# Immortal Feeder



## thomisdead (Mar 31, 2003)

I have had a rosy red hanging out in my tank for about 3 weeks now. This one was thrown in with about 5 others who were devoured in a few hours. I have 1 RBP in the tank. I have been feeding it everyday eventhough the feeder is still in there. I have actually seen the feeder haning out with my red. Swimming beside him, just floating beside him, hanging out and drinking beers. Okay, maybe I'm exaggerating about the beer thing. Anyone have any idea why this feeder is still alive?


----------



## JesseD (Mar 26, 2003)

i think it is obvious...they are beer buddies


----------



## dead golfish (Apr 24, 2003)

JesseD said:


> i think it is obvious...they are beer buddies


----------



## Atlanta Braves Baby! (Mar 12, 2003)

must like her!

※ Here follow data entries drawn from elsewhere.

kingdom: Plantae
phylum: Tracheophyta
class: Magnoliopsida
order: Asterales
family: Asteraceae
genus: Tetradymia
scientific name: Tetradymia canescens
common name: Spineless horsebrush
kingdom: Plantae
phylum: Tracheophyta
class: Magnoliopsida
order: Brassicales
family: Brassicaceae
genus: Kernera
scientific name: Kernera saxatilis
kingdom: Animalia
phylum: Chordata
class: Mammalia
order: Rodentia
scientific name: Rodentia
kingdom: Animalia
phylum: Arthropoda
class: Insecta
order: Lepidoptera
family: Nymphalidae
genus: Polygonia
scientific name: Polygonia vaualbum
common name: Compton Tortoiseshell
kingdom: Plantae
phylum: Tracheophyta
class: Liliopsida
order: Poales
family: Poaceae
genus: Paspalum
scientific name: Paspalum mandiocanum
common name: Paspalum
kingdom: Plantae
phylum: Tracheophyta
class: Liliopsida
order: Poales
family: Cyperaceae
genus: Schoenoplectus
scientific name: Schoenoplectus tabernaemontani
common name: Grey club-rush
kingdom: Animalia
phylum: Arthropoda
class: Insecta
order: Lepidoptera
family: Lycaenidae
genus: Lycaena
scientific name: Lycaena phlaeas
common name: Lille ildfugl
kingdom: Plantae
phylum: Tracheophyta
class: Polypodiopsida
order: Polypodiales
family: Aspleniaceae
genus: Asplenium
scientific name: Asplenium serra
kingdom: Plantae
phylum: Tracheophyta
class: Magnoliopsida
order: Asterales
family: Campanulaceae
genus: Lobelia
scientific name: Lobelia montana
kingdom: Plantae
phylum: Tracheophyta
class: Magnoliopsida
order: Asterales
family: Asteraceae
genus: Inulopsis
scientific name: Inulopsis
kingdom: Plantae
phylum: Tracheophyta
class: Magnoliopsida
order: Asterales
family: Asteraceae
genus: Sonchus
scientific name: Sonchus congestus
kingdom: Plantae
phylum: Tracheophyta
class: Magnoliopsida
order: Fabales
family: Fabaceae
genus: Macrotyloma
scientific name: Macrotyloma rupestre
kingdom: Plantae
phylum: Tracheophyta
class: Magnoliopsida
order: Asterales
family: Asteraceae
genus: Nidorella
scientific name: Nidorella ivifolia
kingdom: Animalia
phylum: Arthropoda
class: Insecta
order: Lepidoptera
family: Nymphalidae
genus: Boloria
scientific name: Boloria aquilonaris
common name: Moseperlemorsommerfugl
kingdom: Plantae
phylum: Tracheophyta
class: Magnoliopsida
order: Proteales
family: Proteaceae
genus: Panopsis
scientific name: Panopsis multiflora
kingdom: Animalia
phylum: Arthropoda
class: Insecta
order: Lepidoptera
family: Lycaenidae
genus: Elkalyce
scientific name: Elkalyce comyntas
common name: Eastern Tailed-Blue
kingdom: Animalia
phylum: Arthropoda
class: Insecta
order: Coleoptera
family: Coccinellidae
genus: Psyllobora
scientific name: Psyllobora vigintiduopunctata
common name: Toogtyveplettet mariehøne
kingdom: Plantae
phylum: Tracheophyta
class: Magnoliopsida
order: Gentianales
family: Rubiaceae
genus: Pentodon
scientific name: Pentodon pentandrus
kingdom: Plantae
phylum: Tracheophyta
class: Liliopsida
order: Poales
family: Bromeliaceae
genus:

Maybe they will even mate soon!


----------



## pcrose (Mar 9, 2003)

I agree they are buddies before we got some p's from a friend he had a convict in their and he would boss them around and the p's were a good size like 4 inches or so. Kev has had oscars swim with his and they treat him like he was one of the reds but we decided to get rid of the other fish afterawhile so just incase nothin would happen to them


----------



## Mr. Hannibal (Feb 21, 2003)

Stop feefing him, then solved problem!


----------